Start of RECORDS TO USE
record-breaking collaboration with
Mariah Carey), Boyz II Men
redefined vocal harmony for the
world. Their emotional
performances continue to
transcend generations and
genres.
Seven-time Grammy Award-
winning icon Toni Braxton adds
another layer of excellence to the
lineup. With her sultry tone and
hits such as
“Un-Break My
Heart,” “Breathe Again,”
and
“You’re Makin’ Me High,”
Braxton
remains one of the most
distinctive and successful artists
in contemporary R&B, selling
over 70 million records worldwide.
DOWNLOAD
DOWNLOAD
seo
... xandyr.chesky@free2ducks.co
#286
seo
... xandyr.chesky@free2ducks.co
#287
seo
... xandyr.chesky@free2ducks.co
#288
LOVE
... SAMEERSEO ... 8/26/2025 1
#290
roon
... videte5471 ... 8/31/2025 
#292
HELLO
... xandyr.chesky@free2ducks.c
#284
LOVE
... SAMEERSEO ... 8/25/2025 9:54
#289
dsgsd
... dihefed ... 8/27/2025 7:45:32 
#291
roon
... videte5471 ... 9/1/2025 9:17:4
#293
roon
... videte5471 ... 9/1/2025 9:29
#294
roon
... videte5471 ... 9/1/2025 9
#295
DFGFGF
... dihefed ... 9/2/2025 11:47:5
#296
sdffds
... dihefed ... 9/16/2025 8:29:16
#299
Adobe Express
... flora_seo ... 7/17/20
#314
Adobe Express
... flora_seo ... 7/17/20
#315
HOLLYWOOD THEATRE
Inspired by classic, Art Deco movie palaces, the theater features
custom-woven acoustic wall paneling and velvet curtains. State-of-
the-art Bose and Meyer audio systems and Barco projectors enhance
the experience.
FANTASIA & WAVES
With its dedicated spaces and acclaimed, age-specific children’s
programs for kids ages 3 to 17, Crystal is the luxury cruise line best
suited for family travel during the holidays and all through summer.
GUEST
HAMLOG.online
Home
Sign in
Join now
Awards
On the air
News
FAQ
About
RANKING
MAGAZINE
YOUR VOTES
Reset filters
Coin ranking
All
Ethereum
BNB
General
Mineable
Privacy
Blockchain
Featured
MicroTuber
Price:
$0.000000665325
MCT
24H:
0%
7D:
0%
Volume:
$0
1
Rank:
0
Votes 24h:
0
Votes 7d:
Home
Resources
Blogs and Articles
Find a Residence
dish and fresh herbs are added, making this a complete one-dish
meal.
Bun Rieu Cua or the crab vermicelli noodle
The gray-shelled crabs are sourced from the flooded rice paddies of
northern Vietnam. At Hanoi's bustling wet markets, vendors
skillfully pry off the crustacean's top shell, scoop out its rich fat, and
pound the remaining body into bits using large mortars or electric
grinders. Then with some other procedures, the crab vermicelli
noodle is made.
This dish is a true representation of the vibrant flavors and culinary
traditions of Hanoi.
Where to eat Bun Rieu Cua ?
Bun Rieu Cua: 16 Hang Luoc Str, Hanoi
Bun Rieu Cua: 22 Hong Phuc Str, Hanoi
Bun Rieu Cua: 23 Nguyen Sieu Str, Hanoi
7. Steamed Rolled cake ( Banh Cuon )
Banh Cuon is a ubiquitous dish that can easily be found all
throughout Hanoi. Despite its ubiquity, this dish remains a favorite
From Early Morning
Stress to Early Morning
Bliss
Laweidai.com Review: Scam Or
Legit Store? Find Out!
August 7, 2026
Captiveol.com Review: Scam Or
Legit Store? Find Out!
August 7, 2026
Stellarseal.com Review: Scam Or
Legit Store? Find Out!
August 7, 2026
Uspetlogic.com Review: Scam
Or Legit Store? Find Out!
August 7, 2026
End of RECORDS TO USE
THE TASK:
Convert the text of every record into a JSON list of strings, with one string for each line and no blank lines.

ANSWER FOR THIS EXERCISE:
[
  "record-breaking collaboration with",
  "Mariah Carey), Boyz II Men",
  "redefined vocal harmony for the",
  "world. Their emotional",
  "performances continue to",
  "transcend generations and",
  "genres.",
  "Seven-time Grammy Award-",
  "winning icon Toni Braxton adds",
  "another layer of excellence to the",
  "lineup. With her sultry tone and",
  "hits such as",
  "“Un-Break My",
  "Heart,” “Breathe Again,”",
  "and",
  "“You’re Makin’ Me High,”",
  "Braxton",
  "remains one of the most",
  "distinctive and successful artists",
  "in contemporary R&B, selling",
  "over 70 million records worldwide.",
  "DOWNLOAD",
  "DOWNLOAD",
  "seo",
  "... xandyr.chesky@free2ducks.co",
  "#286",
  "seo",
  "... xandyr.chesky@free2ducks.co",
  "#287",
  "seo",
  "... xandyr.chesky@free2ducks.co",
  "#288",
  "LOVE",
  "... SAMEERSEO ... 8/26/2025 1",
  "#290",
  "roon",
  "... videte5471 ... 8/31/2025 ",
  "#292",
  "HELLO",
  "... xandyr.chesky@free2ducks.c",
  "#284",
  "LOVE",
  "... SAMEERSEO ... 8/25/2025 9:54",
  "#289",
  "dsgsd",
  "... dihefed ... 8/27/2025 7:45:32 ",
  "#291",
  "roon",
  "... videte5471 ... 9/1/2025 9:17:4",
  "#293",
  "roon",
  "... videte5471 ... 9/1/2025 9:29",
  "#294",
  "roon",
  "... videte5471 ... 9/1/2025 9",
  "#295",
  "DFGFGF",
  "... dihefed ... 9/2/2025 11:47:5",
  "#296",
  "sdffds",
  "... dihefed ... 9/16/2025 8:29:16",
  "#299",
  "Adobe Express",
  "... flora_seo ... 7/17/20",
  "#314",
  "Adobe Express",
  "... flora_seo ... 7/17/20",
  "#315",
  "HOLLYWOOD THEATRE",
  "Inspired by classic, Art Deco movie palaces, the theater features",
  "custom-woven acoustic wall paneling and velvet curtains. State-of-",
  "the-art Bose and Meyer audio systems and Barco projectors enhance",
  "the experience.",
  "FANTASIA & WAVES",
  "With its dedicated spaces and acclaimed, age-specific children’s",
  "programs for kids ages 3 to 17, Crystal is the luxury cruise line best",
  "suited for family travel during the holidays and all through summer.",
  "GUEST",
  "HAMLOG.online",
  "Home",
  "Sign in",
  "Join now",
  "Awards",
  "On the air",
  "News",
  "FAQ",
  "About",
  "RANKING",
  "MAGAZINE",
  "YOUR VOTES",
  "Reset filters",
  "Coin ranking",
  "All",
  "Ethereum",
  "BNB",
  "General",
  "Mineable",
  "Privacy",
  "Blockchain",
  "Featured",
  "MicroTuber",
  "Price:",
  "$0.000000665325",
  "MCT",
  "24H:",
  "0%",
  "7D:",
  "0%",
  "Volume:",
  "$0",
  "1",
  "Rank:",
  "0",
  "Votes 24h:",
  "0",
  "Votes 7d:",
  "Home",
  "Resources",
  "Blogs and Articles",
  "Find a Residence",
  "dish and fresh herbs are added, making this a complete one-dish",
  "meal.",
  "Bun Rieu Cua or the crab vermicelli noodle",
  "The gray-shelled crabs are sourced from the flooded rice paddies of",
  "northern Vietnam. At Hanoi's bustling wet markets, vendors",
  "skillfully pry off the crustacean's top shell, scoop out its rich fat, and",
  "pound the remaining body into bits using large mortars or electric",
  "grinders. Then with some other procedures, the crab vermicelli",
  "noodle is made.",
  "This dish is a true representation of the vibrant flavors and culinary",
  "traditions of Hanoi.",
  "Where to eat Bun Rieu Cua ?",
  "Bun Rieu Cua: 16 Hang Luoc Str, Hanoi",
  "Bun Rieu Cua: 22 Hong Phuc Str, Hanoi",
  "Bun Rieu Cua: 23 Nguyen Sieu Str, Hanoi",
  "7. Steamed Rolled cake ( Banh Cuon )",
  "Banh Cuon is a ubiquitous dish that can easily be found all",
  "throughout Hanoi. Despite its ubiquity, this dish remains a favorite",
  "From Early Morning",
  "Stress to Early Morning",
  "Bliss",
  "Laweidai.com Review: Scam Or",
  "Legit Store? Find Out!",
  "August 7, 2026",
  "Captiveol.com Review: Scam Or",
  "Legit Store? Find Out!",
  "August 7, 2026",
  "Stellarseal.com Review: Scam Or",
  "Legit Store? Find Out!",
  "August 7, 2026",
  "Uspetlogic.com Review: Scam",
  "Or Legit Store? Find Out!",
  "August 7, 2026"
]